Lines in the records below that contain the word "middle" must each be copied.
(EXERCISE DATA)
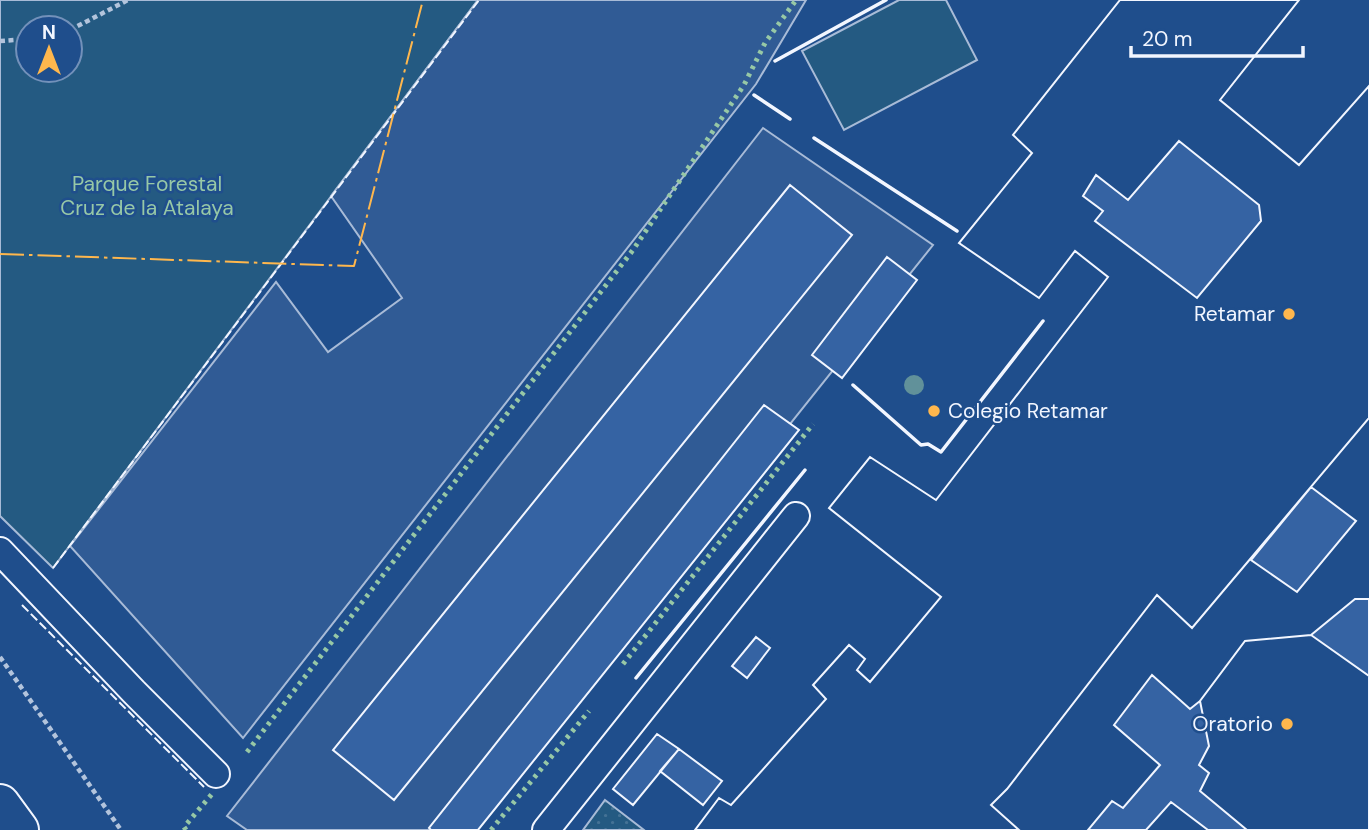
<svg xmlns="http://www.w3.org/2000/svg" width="1369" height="830" font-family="'DM Sans',sans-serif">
  <defs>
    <pattern id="grass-dots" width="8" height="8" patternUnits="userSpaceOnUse" patternTransform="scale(1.75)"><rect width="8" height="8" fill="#245a82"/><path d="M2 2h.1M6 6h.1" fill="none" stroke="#447295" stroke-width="1.8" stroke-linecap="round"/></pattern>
  </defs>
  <rect width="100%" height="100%" fill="#1f4e8c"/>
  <!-- grass -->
  <path fill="url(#grass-dots)" stroke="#a8bbd7" stroke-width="2" d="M605 800 644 830H583Z"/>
  <!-- park -->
  <path fill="#245a82" stroke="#a8bbd7" stroke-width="2" fill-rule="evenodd" d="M0 0H478L53 568 0 516ZM28 28H70V70H28Z
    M899 0H946L977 60 844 130 802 51Z"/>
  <!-- parking -->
  <path fill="#305b95" stroke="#a8bbd7" stroke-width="2" d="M478 0H806L756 84 243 738 70 546 276 282 328 352 402 298 331 196Z
    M763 128 933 245 466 830H247L227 816Z"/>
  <!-- building -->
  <path fill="#3563a3" stroke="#f2f6ff" stroke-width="2" fill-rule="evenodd" d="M1120 0H1299L1220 100 1299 165 1369 86V418L1192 628 1157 595 1007 789 991 805 1019 830H695L719 798 731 805 826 699 813 685 849 645 865 659 857 670 870 682 941 597 829 508 870 457 936 500 1108 277 1075 251 1039 298 959 243 1032 153 1013 135ZM1179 141 1259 205 1261 221 1197 298 1095 221 1103 211 1083 196 1096 175 1128 200Z
    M1120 0H1299L1220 100 1299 165 1369 86V418L1192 628 1157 595 1007 789 991 805 1019 830H695L719 798 731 805 826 699 813 685 849 645 865 659 857 670 870 682 941 597 829 508 870 457 936 500 1108 277 1075 251 1039 298 959 243 1032 153 1013 135Z
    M790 185 852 235 394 800 333 750Z
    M887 257 917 280 842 378 812 355Z
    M764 405 799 430 478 830H431L429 828Z
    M1311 487 1356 521 1297 592 1251 560Z
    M1355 599H1369V830H1247L1200 791 1209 773 1199 765 1209 746 1200 701 1245 641 1311 635Z
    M1311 635 1369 676V830H1247L1200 791 1209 773 1199 765 1209 746 1200 701 1245 641Z
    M756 637 770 648 747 678 732 666Z
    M1152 675 1190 709 1200 701 1209 746 1199 765 1209 773 1200 791 1247 830H1208L1171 802 1146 830H1088L1112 801 1123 808 1160 765 1114 725Z
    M657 734 679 749 633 805 613 789Z
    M679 749 722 781 703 805 660 771Z"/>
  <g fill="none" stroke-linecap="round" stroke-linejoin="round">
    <!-- lane casing -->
    <g stroke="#f2f6ff" stroke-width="30">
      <path id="lane" d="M0 551 134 692 216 774
        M546 830 796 516"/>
    </g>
    <!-- highway casing -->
    <g stroke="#f2f6ff" stroke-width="42">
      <path id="highway" d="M0 804 19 830"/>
    </g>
    <!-- path -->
    <path stroke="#b3c4dc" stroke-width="4.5" stroke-dasharray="5 3.5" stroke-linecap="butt" d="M70 30 128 0
      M0 41 28 39
      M0 657 121 830"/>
    <!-- lane -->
    <use href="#lane" stroke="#1f4e8c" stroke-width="26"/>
    <!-- highway -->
    <use href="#highway" stroke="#1f4e8c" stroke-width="38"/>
    <!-- hedge -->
    <path stroke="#97c8a6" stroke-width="5" stroke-dasharray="3.5 5" stroke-linecap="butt" d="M623 664 813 424
      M247 752 633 250 744 85 765 43 796 0
      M186 830 184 827 212 794
      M491 830 589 711"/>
    <!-- fence -->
    <path stroke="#f2f6ff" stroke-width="2" stroke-dasharray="9 3.5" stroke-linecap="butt" d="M53 568 479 0
      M22 605 204 787"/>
    <!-- wall -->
    <path stroke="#f2f6ff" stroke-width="3.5" d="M775 61 886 0
      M754 95 790 119
      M814 138 957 231
      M853 385 921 445 928 444 941 452 1043 321
      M636 678 805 470"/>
    <!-- power -->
    <path stroke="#ffb74d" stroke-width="2" stroke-dasharray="24 5 3.5 5" stroke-linecap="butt" d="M0 254 354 266 423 0"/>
  </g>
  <!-- trees -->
  <circle fill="#61919a" cx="914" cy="385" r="10"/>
  <!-- markers -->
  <g fill="#ffb74d" stroke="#1f4e8c" stroke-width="2.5">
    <circle cx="1289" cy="314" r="7"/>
    <circle cx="934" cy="411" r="7"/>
    <circle cx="1287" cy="724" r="7"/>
  </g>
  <g text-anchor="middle" stroke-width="5" stroke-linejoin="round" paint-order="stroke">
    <!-- park labels -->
    <g font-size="21" fill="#97c8a6" stroke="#1f4e8c">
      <text x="147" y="191">Parque Forestal<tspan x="147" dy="24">Cruz de la Atalaya</tspan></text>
    </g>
    <!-- poi labels -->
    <g font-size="21" fill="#f2f6ff" stroke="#1f4e8c" text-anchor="end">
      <text x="1275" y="321">Retamar</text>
      <text x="948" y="418" text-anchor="start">Colegio Retamar</text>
      <text x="1273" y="731">Oratorio</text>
    </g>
  </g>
  <!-- north arrow -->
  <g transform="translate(49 49)"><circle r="33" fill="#1f4e8c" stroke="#7391ba" stroke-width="2"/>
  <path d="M0-5L12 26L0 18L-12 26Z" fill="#ffb74d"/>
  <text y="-10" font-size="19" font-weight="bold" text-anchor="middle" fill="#f2f6ff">N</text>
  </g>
  <!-- scale -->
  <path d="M1131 46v10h172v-10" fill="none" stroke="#f2f6ff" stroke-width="3.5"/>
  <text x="1142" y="46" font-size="21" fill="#f2f6ff" stroke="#1f4e8c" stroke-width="5" paint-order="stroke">20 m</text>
</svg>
(End EXERCISE DATA)
» OUTPUT
  <g text-anchor="middle" stroke-width="5" stroke-linejoin="round" paint-order="stroke">
  <text y="-10" font-size="19" font-weight="bold" text-anchor="middle" fill="#f2f6ff">N</text>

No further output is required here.